New wrestlers to watch: Raymond Adams, Aidan Wallace

Duke boasts eight freshmen this year, some of whom may have a remarkable impact from the start of the season. Lanham said that he was particularly excited to see decorated high-school wrestlers Raymond Adams and Aidan Wallace perform.

“Adams is gonna start at 133 pounds for us,” Lanham said of the Merrick, N.Y., native. “He’s one that, if we can get him a little stronger, which is gonna happen throughout the year, I think that he can have a lot of success.” 

“We also have another freshman, 165-pounder Aidan Wallace,” Lanham added. “He’s another well-decorated young man out of New Jersey, a three-time state placer there. He’s another one that you have to be on the lookout for.”

As is often the case in college wrestling, both freshmen may struggle at the start of the season as they adapt to an increased level of competition with much stronger and faster wrestlers. But don’t be surprised if by the end of year both Adams and Wallace settle in and start to become significant contributors for the program.

Returning wrestlers to watch: Gaetano Console, Jarred Papcsy

With Niesenbaum’s departure, the Blue Devils will need some returning veterans to step up and take up the mantle as leaders of the team. New captains Gaetano Console and Jared Papcsy are certainly prepared to step up to the challenge.

Console was one of the brightest performers during last year’s mostly underwhelming campaign, earning a starting spot early in the season and finishing with a 5-6 record overall. Coming into his sophomore year and after making the quarterfinals of the U-20 U.S. Open Wrestling Championships, Console will hope to continue establishing himself as one of the faces of Duke wrestling.

Meanwhile, Papcsy, a graduate student who transferred from N.C. State two years ago, brings much-needed experience to this young Blue Devil squad. Wrestling at 141 pounds, Papcsy finished with an unspectacular 8-13 record during his first season in Durham. However, the veteran wrestler has moved up a weight class to 149 pounds, a switch Duke hopes will bring increased success for both himself and the team.

Most anticipated matchup: ACC Championships, March 10

Lanham expects that it will take a while for his inexperienced team to reach its potential. 

“I don’t really measure [our performance] until the ACC tournament and Nationals,” he said. “Obviously we have to qualify guys and we gotta get them there. But I don’t want additional pressure on these guys telling them you’ve gotta take giant steps throughout the season.”

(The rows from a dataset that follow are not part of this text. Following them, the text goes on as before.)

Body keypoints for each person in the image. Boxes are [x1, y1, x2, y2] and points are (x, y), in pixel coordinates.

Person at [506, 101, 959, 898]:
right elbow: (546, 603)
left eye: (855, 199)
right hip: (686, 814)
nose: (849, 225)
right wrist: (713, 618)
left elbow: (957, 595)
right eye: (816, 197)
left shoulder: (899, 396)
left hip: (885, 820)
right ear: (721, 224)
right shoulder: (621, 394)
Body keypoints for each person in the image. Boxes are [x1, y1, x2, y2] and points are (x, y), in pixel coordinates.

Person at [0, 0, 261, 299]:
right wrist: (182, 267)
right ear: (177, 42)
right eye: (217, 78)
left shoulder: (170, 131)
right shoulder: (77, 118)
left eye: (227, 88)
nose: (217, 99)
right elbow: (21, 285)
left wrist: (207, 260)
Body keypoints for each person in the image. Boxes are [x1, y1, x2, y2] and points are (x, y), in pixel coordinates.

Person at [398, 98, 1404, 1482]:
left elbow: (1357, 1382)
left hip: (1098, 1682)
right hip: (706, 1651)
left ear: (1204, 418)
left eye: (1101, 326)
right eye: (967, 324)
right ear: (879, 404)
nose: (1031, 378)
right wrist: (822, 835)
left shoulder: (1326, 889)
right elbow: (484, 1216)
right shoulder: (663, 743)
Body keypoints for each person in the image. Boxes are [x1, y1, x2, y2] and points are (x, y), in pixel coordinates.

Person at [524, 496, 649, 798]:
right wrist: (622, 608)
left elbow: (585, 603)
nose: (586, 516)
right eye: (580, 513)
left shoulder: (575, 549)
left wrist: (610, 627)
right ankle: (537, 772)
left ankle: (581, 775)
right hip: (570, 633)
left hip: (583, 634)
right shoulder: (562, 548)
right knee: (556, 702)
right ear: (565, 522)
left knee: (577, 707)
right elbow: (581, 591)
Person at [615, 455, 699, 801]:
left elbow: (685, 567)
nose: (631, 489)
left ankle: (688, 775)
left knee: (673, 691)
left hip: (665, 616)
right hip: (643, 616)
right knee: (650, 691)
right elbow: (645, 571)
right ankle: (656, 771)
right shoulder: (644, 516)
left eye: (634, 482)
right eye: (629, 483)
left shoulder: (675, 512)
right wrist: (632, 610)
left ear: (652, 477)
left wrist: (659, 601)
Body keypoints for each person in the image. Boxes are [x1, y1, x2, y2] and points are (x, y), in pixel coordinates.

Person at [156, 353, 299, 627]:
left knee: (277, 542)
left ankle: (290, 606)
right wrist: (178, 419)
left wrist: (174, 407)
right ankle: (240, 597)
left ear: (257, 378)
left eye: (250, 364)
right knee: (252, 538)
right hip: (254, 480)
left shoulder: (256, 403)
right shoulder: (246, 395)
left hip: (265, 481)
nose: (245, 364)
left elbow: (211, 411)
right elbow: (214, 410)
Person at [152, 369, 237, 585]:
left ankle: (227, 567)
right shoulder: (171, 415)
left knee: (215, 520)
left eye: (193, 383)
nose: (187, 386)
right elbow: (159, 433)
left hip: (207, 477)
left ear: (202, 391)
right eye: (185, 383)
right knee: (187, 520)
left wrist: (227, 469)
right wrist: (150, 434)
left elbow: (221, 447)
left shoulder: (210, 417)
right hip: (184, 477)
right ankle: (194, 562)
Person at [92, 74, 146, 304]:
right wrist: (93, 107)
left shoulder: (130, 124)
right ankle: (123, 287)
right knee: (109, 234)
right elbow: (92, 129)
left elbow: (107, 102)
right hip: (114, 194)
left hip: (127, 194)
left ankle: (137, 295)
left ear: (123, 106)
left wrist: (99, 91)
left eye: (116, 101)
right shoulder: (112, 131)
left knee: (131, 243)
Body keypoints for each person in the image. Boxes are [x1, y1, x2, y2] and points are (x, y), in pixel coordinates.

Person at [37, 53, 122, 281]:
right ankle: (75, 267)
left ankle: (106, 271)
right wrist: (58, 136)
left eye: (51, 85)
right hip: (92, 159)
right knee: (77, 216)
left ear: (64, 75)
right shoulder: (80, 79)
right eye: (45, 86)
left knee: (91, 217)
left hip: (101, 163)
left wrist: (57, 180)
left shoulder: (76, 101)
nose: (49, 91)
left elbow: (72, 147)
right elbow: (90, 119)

Thus, the Blue Devils’ performance during the ACC tournament will probably be the best indicator of whether they’ve improved from last season. Other than Niesenbaum, the Blue Devils did not score a single victory during the ACC tournament last year, a statistic which Lanham and the team will hope to put behind them when the team travels to Chapel Hill in March.

Best-case scenario:

If this rag-tag mix of energetic freshman and seasoned veterans demonstrate that their hard work during the offseason paid off, Duke will see a significant improvement from last year. In terms of the team’s goals, Lanham stated his desire to win at least one ACC match and qualify a couple of wrestlers for the NCAA Championships. If the Blue Devils accomplish both of these goals, a difficult but not impossible feat, the program may be looking at one of its best seasons in years.

Worst-case scenario:

Niesenbaum’s departure massively hurts the program, which loses both a leader and dominant presence on the mat. While Console, Papcsy and others are certainly talented wrestlers, they may find it difficult to step into the shoes of one of the best products in the program’s history. If Duke cannot find a way to replace at least some of Niesenbaum’s production, the Blue Devils may struggle even more than last season, and Lanham may lose his streak of qualifying at least one wrestler for the NCAA tournament in each year of his tenure.